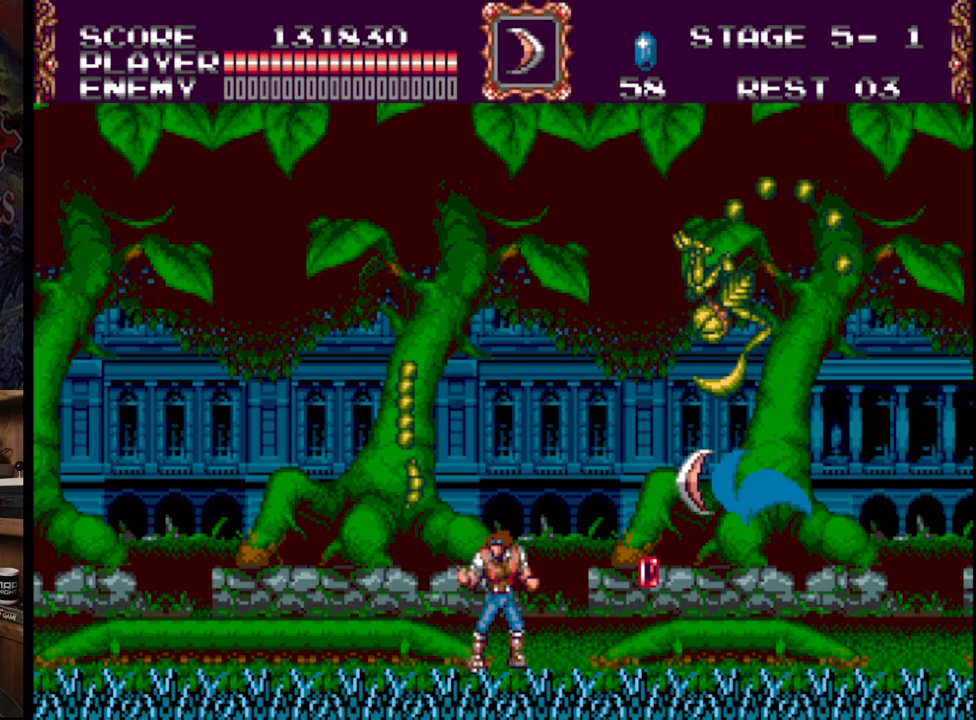
{"buttons": [], "events": [[500, "DPAD_LEFT", "up"]]}
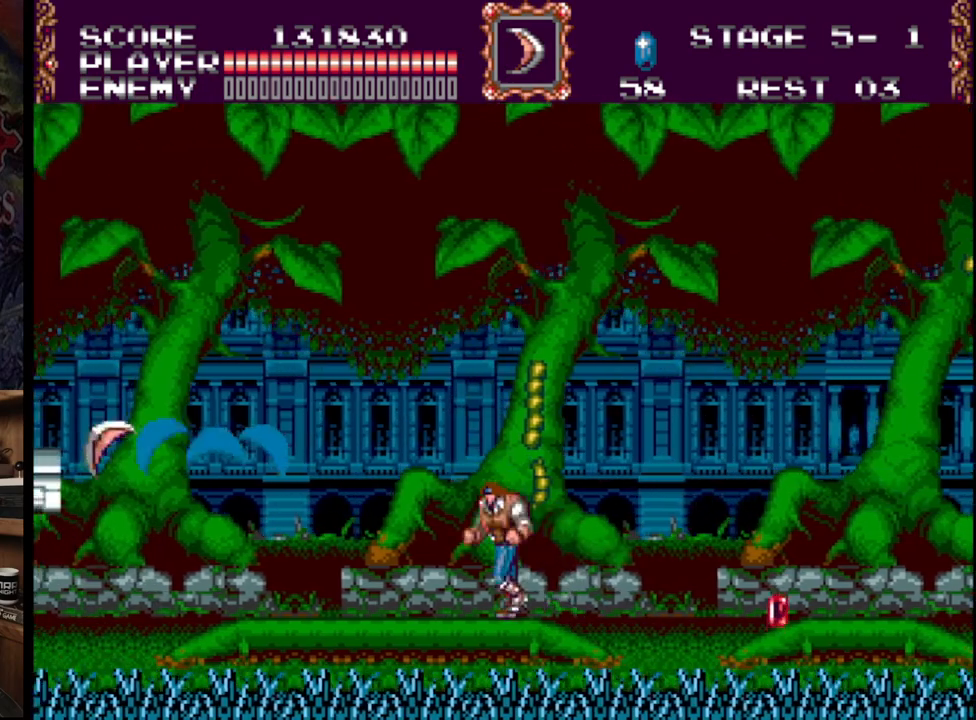
{"buttons": ["DPAD_RIGHT"], "events": [[150, "DPAD_RIGHT", "down"]]}
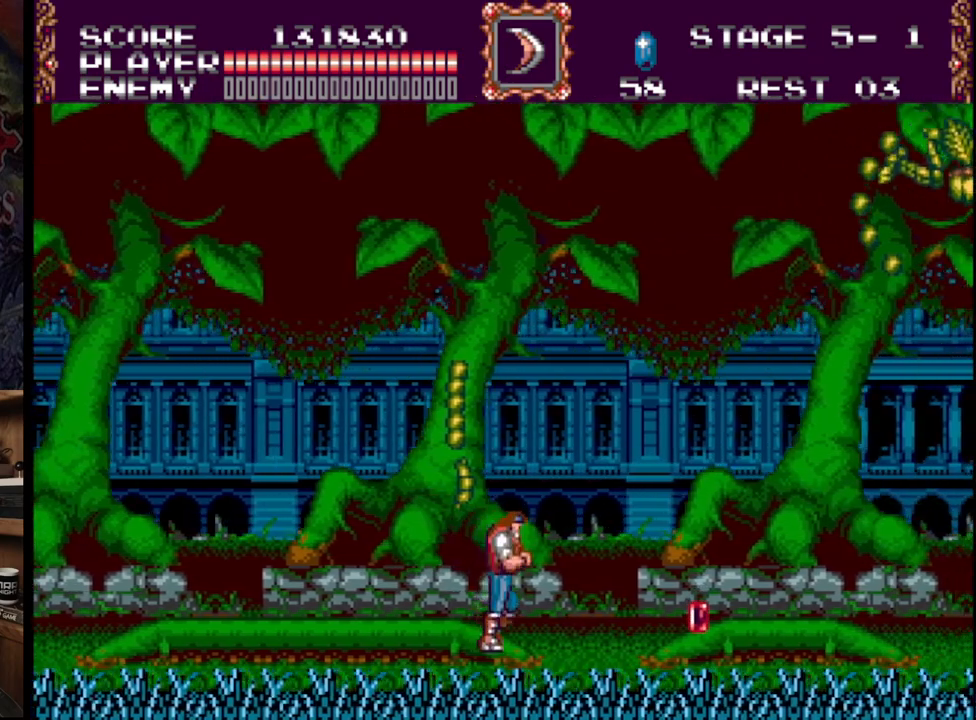
{"buttons": ["C"], "events": [[50, "DPAD_RIGHT", "up"], [333, "C", "down"]]}
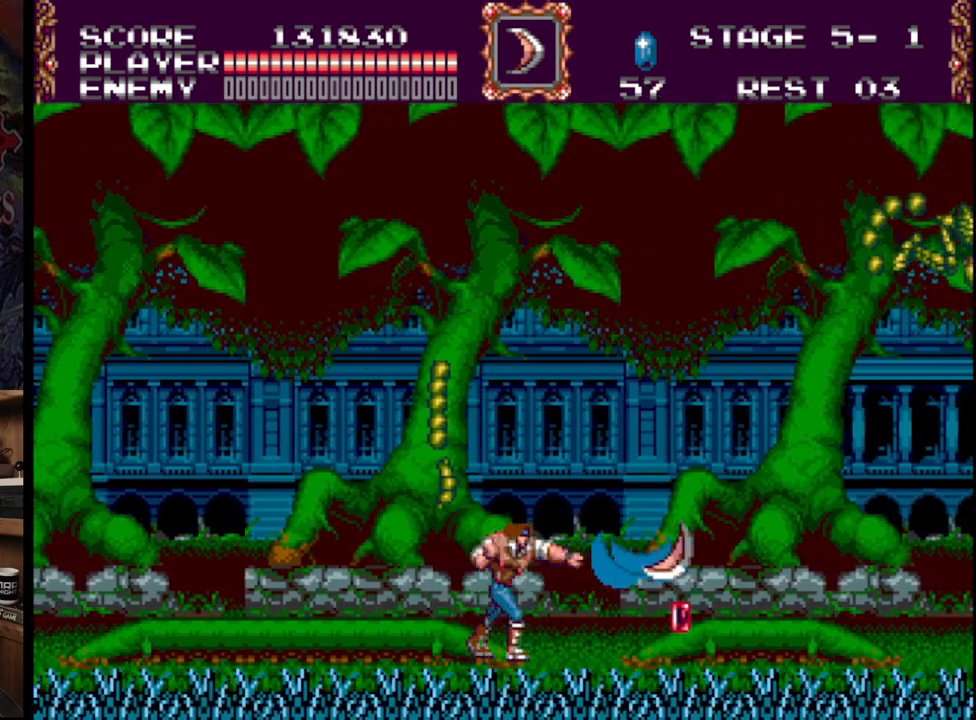
{"buttons": [], "events": [[467, "C", "up"]]}
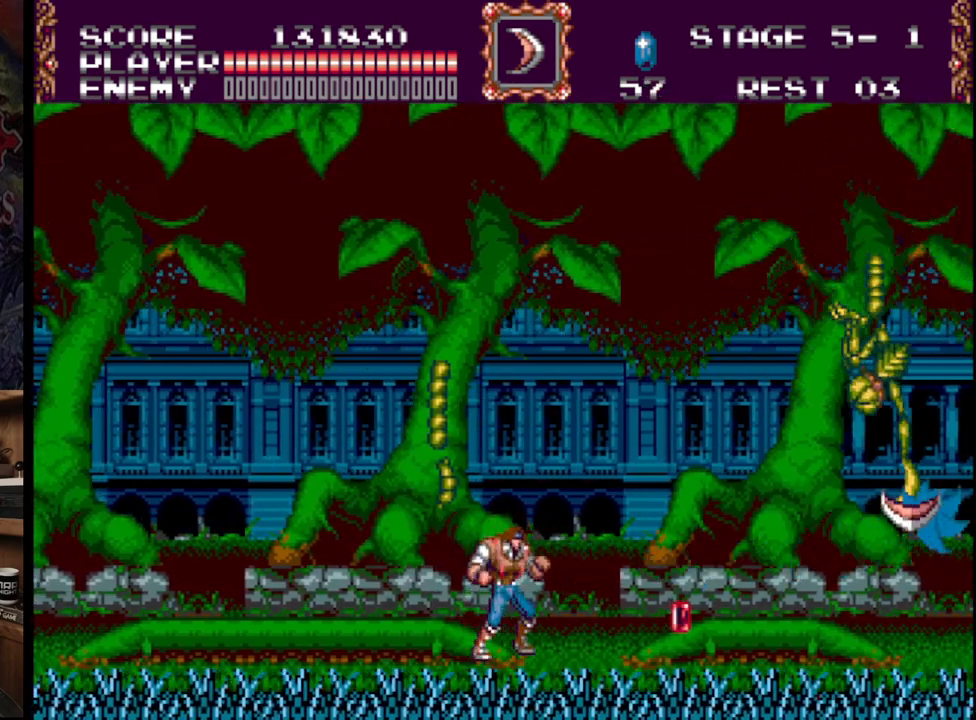
{"buttons": [], "events": []}
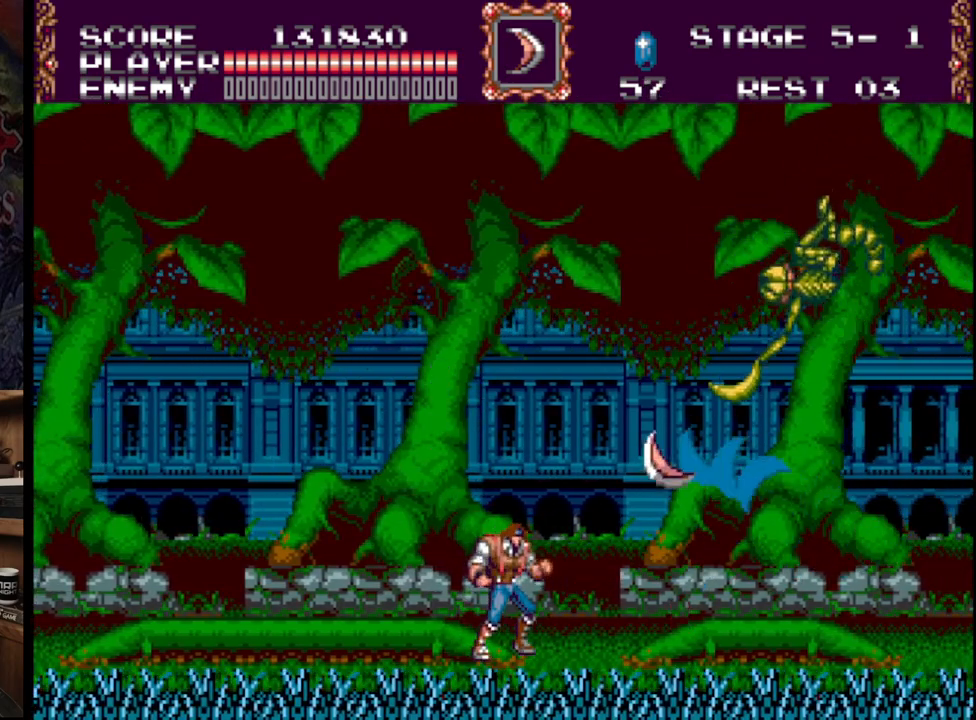
{"buttons": [], "events": []}
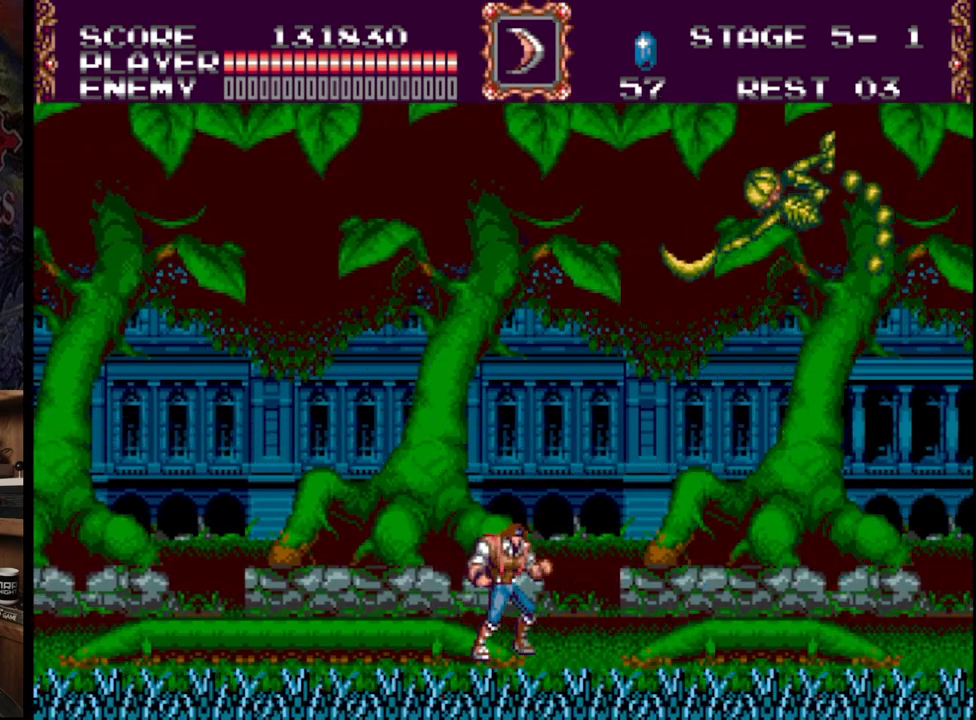
{"buttons": ["C"], "events": [[33, "C", "down"], [150, "C", "up"], [217, "C", "down"], [350, "C", "up"], [400, "C", "down"]]}
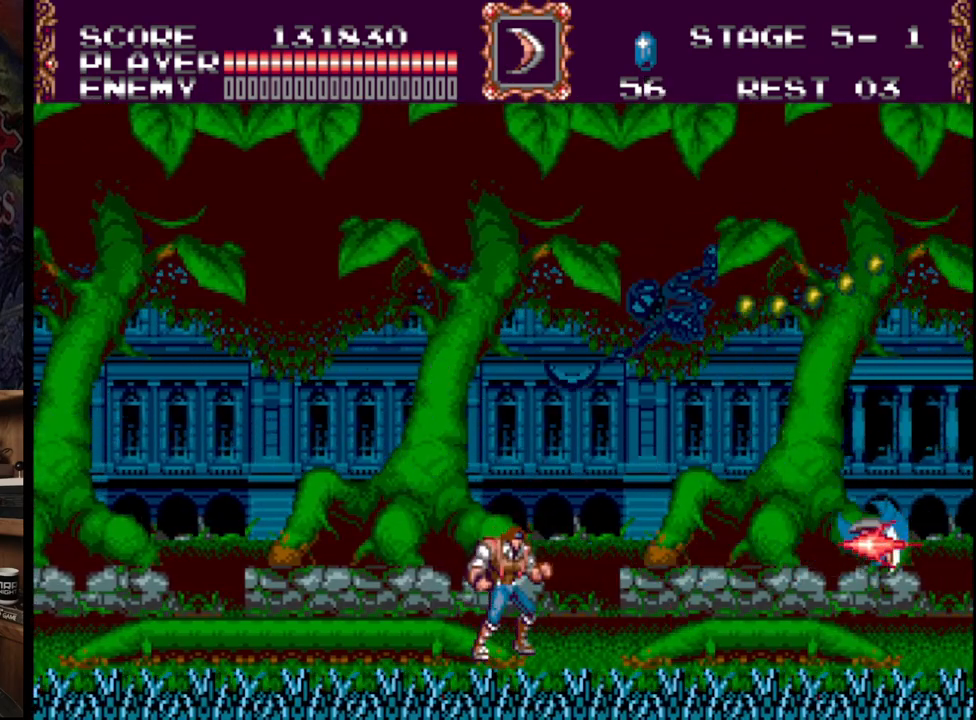
{"buttons": [], "events": [[50, "C", "up"]]}
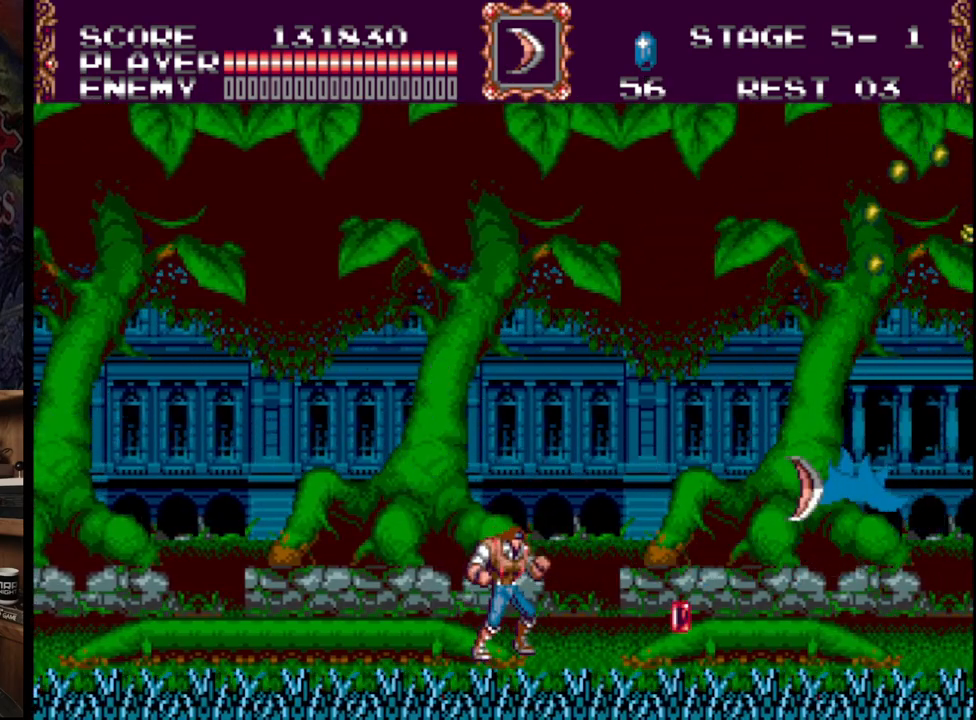
{"buttons": [], "events": []}
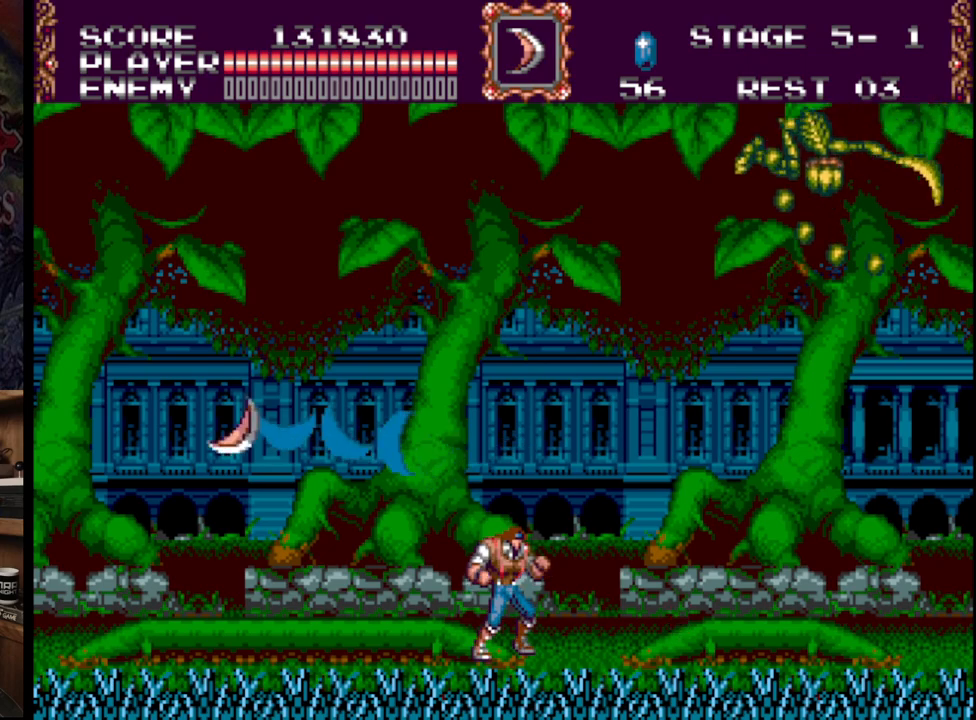
{"buttons": [], "events": []}
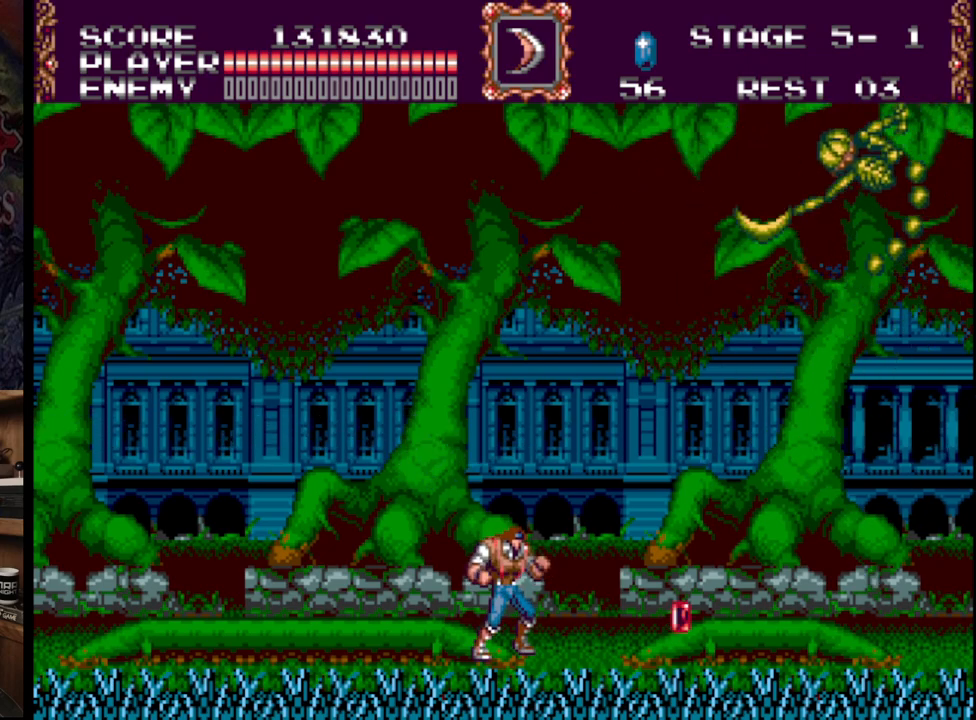
{"buttons": ["C"], "events": [[433, "C", "down"]]}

* * * * * * * * *

Problem: Give only a number: how many lines of the data hold the string "down"?

Solution to this exercise: 4